__INDICACIÓN 1__:
Extrae cada línea de los registros que contenga la palabra "none".
__INDICACIÓN 2__:
Prosigue el texto sobre el mito del sapo y la serpiente desde su última oración.

Por Andrea Palomas-Alarcón
Un antiguo mito, que México reclama para sus indios chocholtecos, habla de una lucha ancestral entre el sapo y la serpiente. Existen distintas versiones y lecturas de esta historia: El sapo, animal torpe, lento e inerme se ve amenazado por la serpiente, ágil y peligrosa. El sapo no tiene aguijones ni dientes, en cambio, la serpiente cuenta con grandes colmillos de los que emana veneno.
La serpiente se duerme y el sapo traza a su alrededor un
círculo de baba, asquerosa pero inocua. La serpiente despierta y se encuentra
encerrada por una cárcel imaginaria, absurda, tan repugnante como inofensiva. Cada
vez que pretende traspasar los límites impuestos por el sapo, éste le vomita
una creciente dosis de baba pegajosa hasta que la víbora sin entender los motivos
pero sin atreverse a enfrentar tal kafkiano destino, muere dentro del círculo. Algunas versiones afirman
que se suicida inyectándose su propio veneno, otras que fallece de hambre en
los límites impuestos por su exótico carcelero.

__FILAS DE DATOS__:

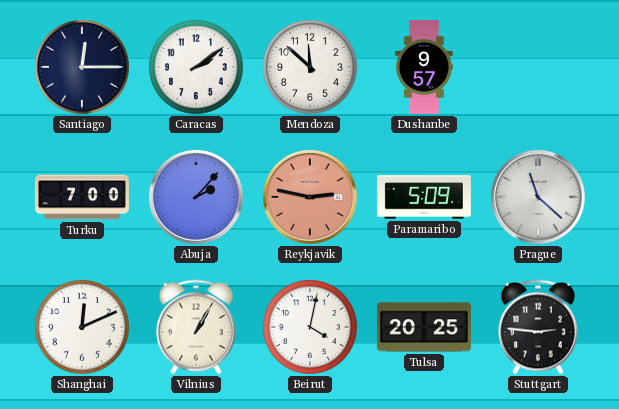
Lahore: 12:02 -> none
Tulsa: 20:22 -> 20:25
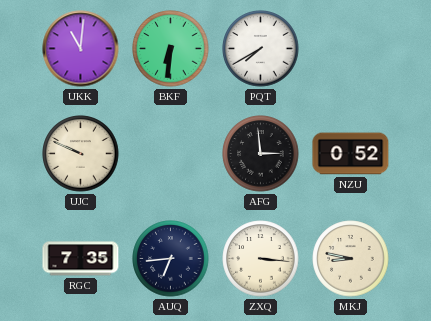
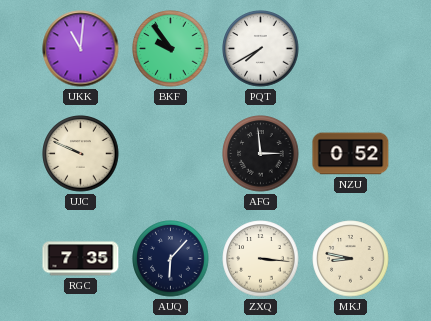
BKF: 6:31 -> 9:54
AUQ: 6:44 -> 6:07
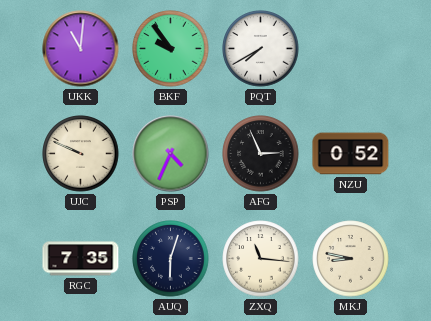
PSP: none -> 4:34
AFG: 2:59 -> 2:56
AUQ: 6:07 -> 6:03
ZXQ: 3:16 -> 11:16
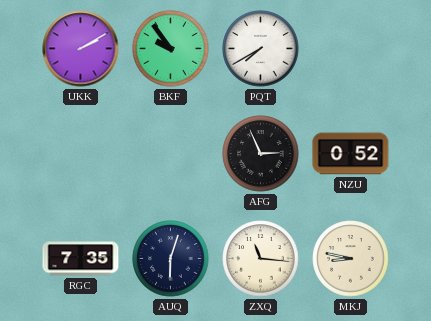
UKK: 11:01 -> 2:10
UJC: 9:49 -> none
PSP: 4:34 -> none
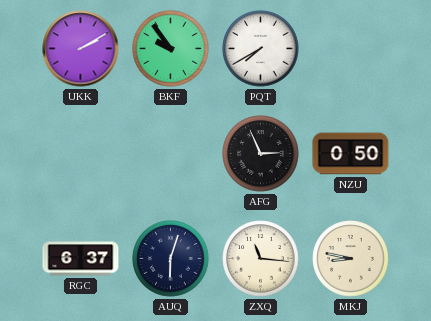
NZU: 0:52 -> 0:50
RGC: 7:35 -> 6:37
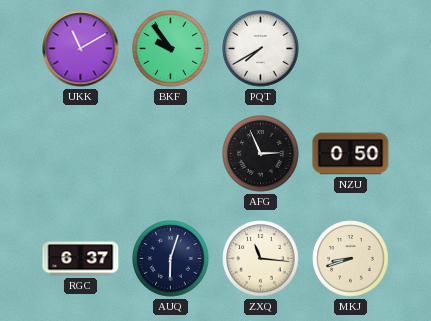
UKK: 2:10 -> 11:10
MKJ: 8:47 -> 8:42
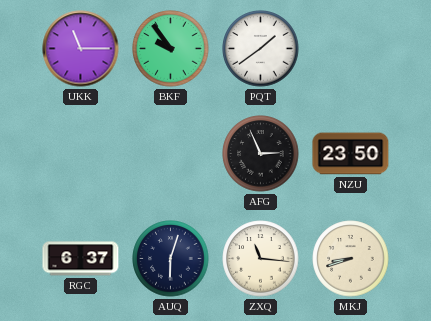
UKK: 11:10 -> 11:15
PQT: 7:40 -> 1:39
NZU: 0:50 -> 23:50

...

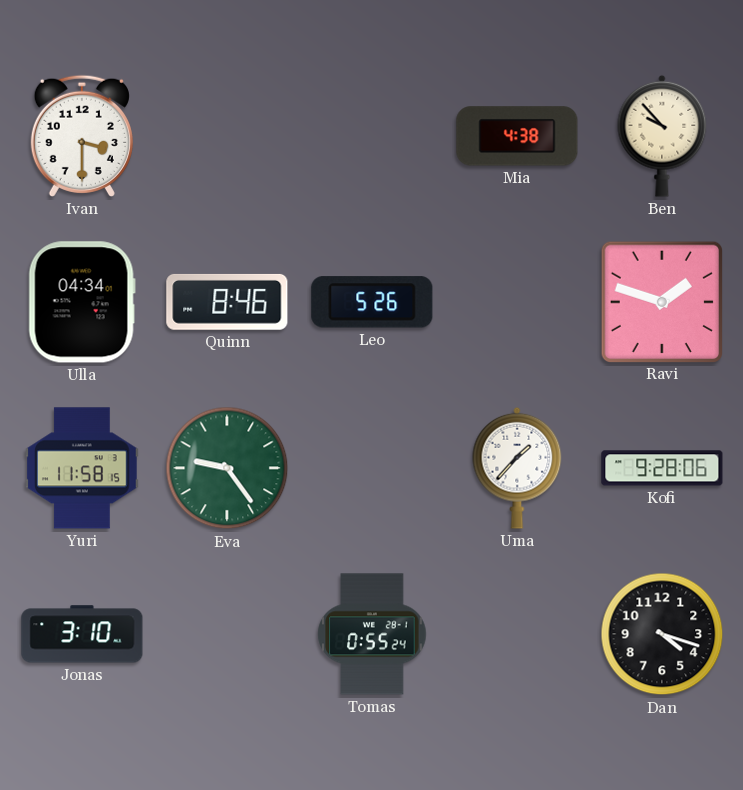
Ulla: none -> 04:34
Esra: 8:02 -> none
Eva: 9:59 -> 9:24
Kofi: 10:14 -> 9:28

__RESPUESTA ESCRITA 1__:
Lahore: 12:02 -> none
PSP: none -> 4:34
UJC: 9:49 -> none
PSP: 4:34 -> none
Ulla: none -> 04:34
Esra: 8:02 -> none

__RESPUESTA ESCRITA 2__:
No voy a presumir de haber sido yo la que aplicó a la
estrategia militar esta fábula. Lejos de ello quiero citar y reconocer en el
General Heriberto Auel, militar, profesor universitario de estrategia ser el
primero al que le oí esta alegoría aplicada
a la política de “Derechos Humanos” como guerra subversiva por otros
medios.
La sociedad argentina se encuentra circunscripta a su
círculo de baba que le han impuesto los grupos autodenominados “defensores de
los Derechos Humanos” los que no son
otra cosa que el resabio de los grupos terroristas que quisieron tomar la
Nación por las armas.
La domesticación que sufre nuestra sociedad frente a la
“política de Derechos Humanos” es
producto de un largo proceso en el que ha intervenido la prensa, los medios
culturales en general, la educación y, particularmente, la indolencia de quienes
han preferido dejar hacer porque era más sencillo que recibir un baño de baba
asquerosa.
¿Cómo explicar, sino, que se imponga por ley la mentira de
los 30.000 desaparecidos? ¿Cómo explicar la morbosa exageración del caso
Maldonado? ¿Cómo entender que el gobierno, que ha recibido un espaldarazo
electoral como ningún otro en décadas siga postrándose ante hippies con
carteles? ¿Cómo admitir que un organismo internacional que ya no debería existir,
como la CIDH, le ordene liberar delincuentes y encarcelar inocentes?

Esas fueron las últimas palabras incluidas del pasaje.